GENEVA (AP) — The World Health Organization bowed to calls Monday from most of its member states to launch an independent probe into how it managed the international response to the coronavirus, which has been clouded by finger-pointing between the United States and China over a pandemic that has killed over 300,000 people and levelled the global economy.

The “comprehensive evaluation,” sought by a coalition of African, European and other countries, is intended to review “lessons learned” from WHO’s coordination of the global response to COVID-19 but would stop short of looking into contentious issues such as the origins of the new coronavirus.

US President Donald Trump has claimed he has proof suggesting the coronavirus originated in a lab in China while the scientific community has insisted all evidence to date shows the virus likely jumped into humans from animals.

WHO’s normally bureaucratic annual assembly this week has been overshadowed by mutual recriminations and political sniping between the US and China.

Trump has repeatedly attacked WHO, claiming that it helped China conceal the extent of the coronavirus pandemic in its early stages. Several Republican lawmakers have called on WHO Director-General Tedros Adhanom Ghebreyesus to resign.

US Health and Human Services Secretary Alex Azar said Monday it was time to be frank about why COVID-19 has “spun out of control.”
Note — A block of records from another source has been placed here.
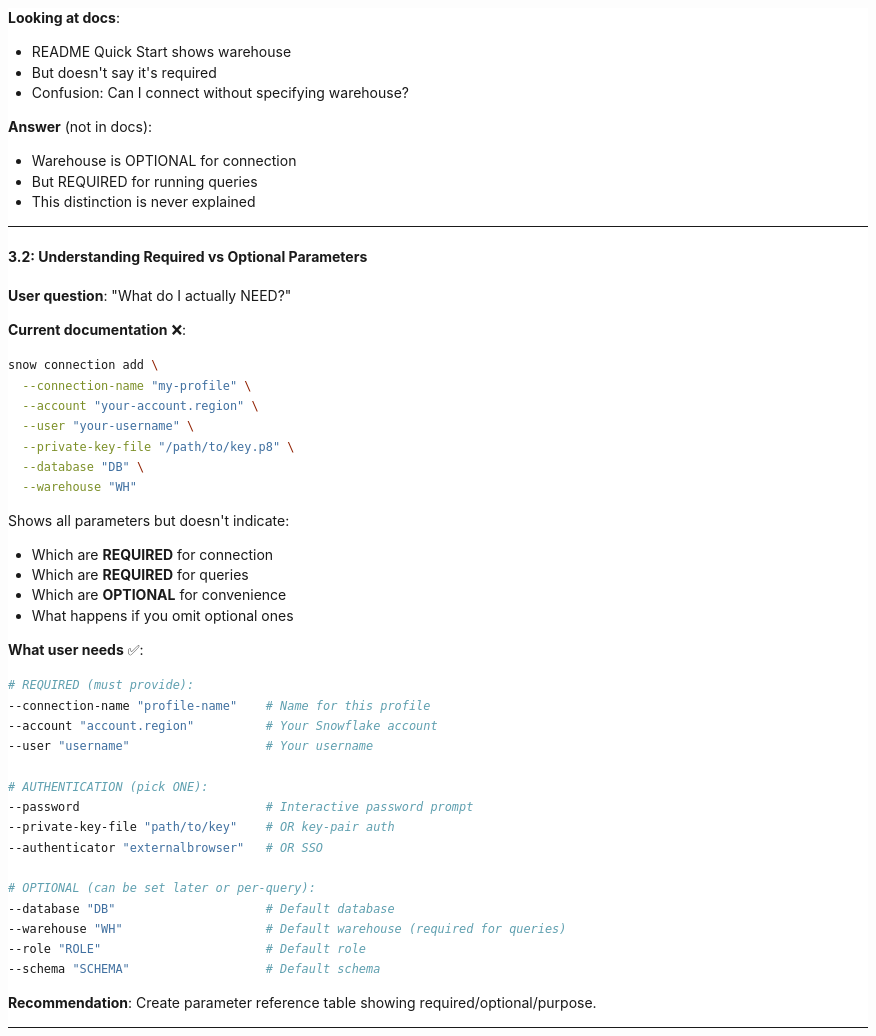 **Looking at docs**:
- README Quick Start shows warehouse
- But doesn't say it's required
- Confusion: Can I connect without specifying warehouse?

**Answer** (not in docs):
- Warehouse is OPTIONAL for connection
- But REQUIRED for running queries
- This distinction is never explained

---

#### 3.2: Understanding Required vs Optional Parameters

**User question**: "What do I actually NEED?"

**Current documentation** ❌:
```bash
snow connection add \
  --connection-name "my-profile" \
  --account "your-account.region" \
  --user "your-username" \
  --private-key-file "/path/to/key.p8" \
  --database "DB" \
  --warehouse "WH"
```

Shows all parameters but doesn't indicate:
- Which are **REQUIRED** for connection
- Which are **REQUIRED** for queries
- Which are **OPTIONAL** for convenience
- What happens if you omit optional ones

**What user needs** ✅:
```bash
# REQUIRED (must provide):
--connection-name "profile-name"    # Name for this profile
--account "account.region"          # Your Snowflake account
--user "username"                   # Your username

# AUTHENTICATION (pick ONE):
--password                          # Interactive password prompt
--private-key-file "path/to/key"    # OR key-pair auth
--authenticator "externalbrowser"   # OR SSO

# OPTIONAL (can be set later or per-query):
--database "DB"                     # Default database
--warehouse "WH"                    # Default warehouse (required for queries)
--role "ROLE"                       # Default role
--schema "SCHEMA"                   # Default schema
```

**Recommendation**: Create parameter reference table showing required/optional/purpose.

---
“There was a failure by this organization to obtain the information that the world needed and that failure cost many lives,” Azar said.

Speaking hours after Chinese President Xi Jinping announced China would provide $2 billion to help respond to the outbreak and its economic fallout, Azar said the US had allocated $9 billion to coronavirus containment efforts around the world.

Tedros said he would launch an independent evaluation of WHO’s response “at the earliest appropriate moment” — alluding to findings published Monday in a first report by an oversight advisory body commissioned to look into WHO’s response.

The 11-page report raised questions such as whether WHO’s warning system for alerting the world to outbreaks is adequate, and suggested member states might need to “reassess” WHO’s role in providing travel advice to countries.